Catch a mouse is a fun problem solving game and may even have some potential for supporting a discussion on graph theory.

Lemonade is a classic app that can help students to begin to understand the potentials and complexities that develop when you can manipulate more than one variable - but I haven't had a chance to form any judgement on this version.

Finally,Zentomino and Tanzen are neat puzzle games that support spatial reasoning and development of geometry sense.

I don't have a favorite calculator - any suggestions?

## Sunday, August 2, 2009

### Nine Gaps promotes thinking and learning

The Nine Gaps game has been around for a couple of months now, and has managed to climb up near to the top of the heap in math applications. Indeed, as I browse through the 10 math apps above it, I think it deserves to be on top.

In the game, the player is challenged to position the digits 1 through 9 onto a 3x3 equation grid such that all of the equations formed (horizontal and vertical) are true. Although it has a passing similarity to Sudoku – it is much more worthwhile. The user interface is clean and simple and a pleasure to use. Everything seems to work as it should and players are never distracted by the interface as they work on solving the puzzle.

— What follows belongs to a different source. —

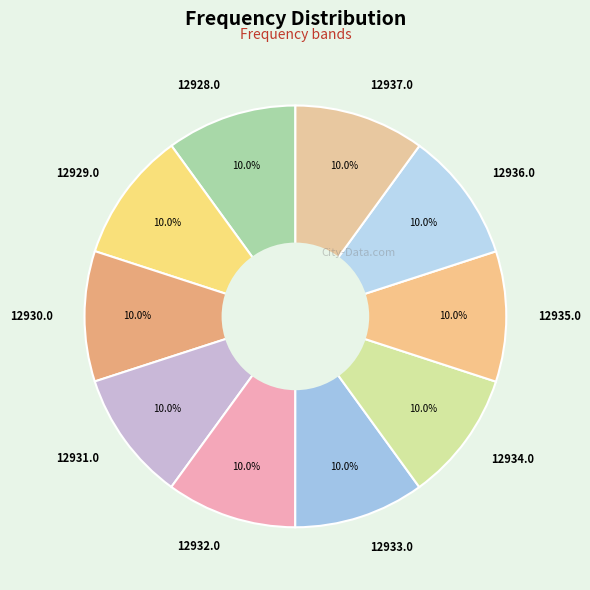

To the nearest percent, what portion does 12932.0 represent?

10%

I like Nine Gaps because it is a creative game that challenges the player to problem solve and think through multiple possible expressions as they search for solutions for each of the 6 equations on the board. It provides simple but very effective feedback in the form of sounds (positive and negative) and color (green means the completed equation is true and red means that the completed equation is false). The goal is to minimize the time taken to complete the game, but because players can’t really achieve a good time by grinding or guessing, they are encouraged to think through their choices systematically and even undo correct equations if further explorations identify a dead end. This type of game – where the players are challenged to examine and evaluate the multiple possible expressions is a great tool for helping students to think logically, refine accuracy and build fluency in basic facts.

The only gripe that I have with Nine Gaps app is that the order of operations convention is not followed. Players are forced to ignore the precedence rules and follow the game rule of calculating from right to left or top to bottom. Although this quirk may not a big problem for adults who have mastered the convention or even perhaps only minimally so for children who have not yet been introduced to it, it may be distracting and unhelpful to students who are just learning to apply such (typically ages 11-12). Perhaps the authors of this program could add a setting whereby parentheses could optionally be included on the game board to support the learning of this important convention.

Nine Gaps has 3 levels of play - the easiest mode gives you a bit of a hint by preloading two of the digits onto the grid in order to provide the player with an obvious next step. At the medium level, a single digit is preloaded into the grid providing the player with two expressions missing only two values reducing the number of combinations that must be tried in order to discover the first workable guess. Finally, the hardest level leaves all 9 positions unfilled – giving the player no explicit hints.

As a math teacher educator, I see Nine Gaps as something much better than a flashcard program for learning basic facts. It is a great tool to offer to teachers and parents seeking to help children to improve their accuracy and fluency with basic facts while simultaneously promoting the development of problem solving and reasoning skills. I’m impressed with Nine Gaps and I intend to keep it on my Touch for a while.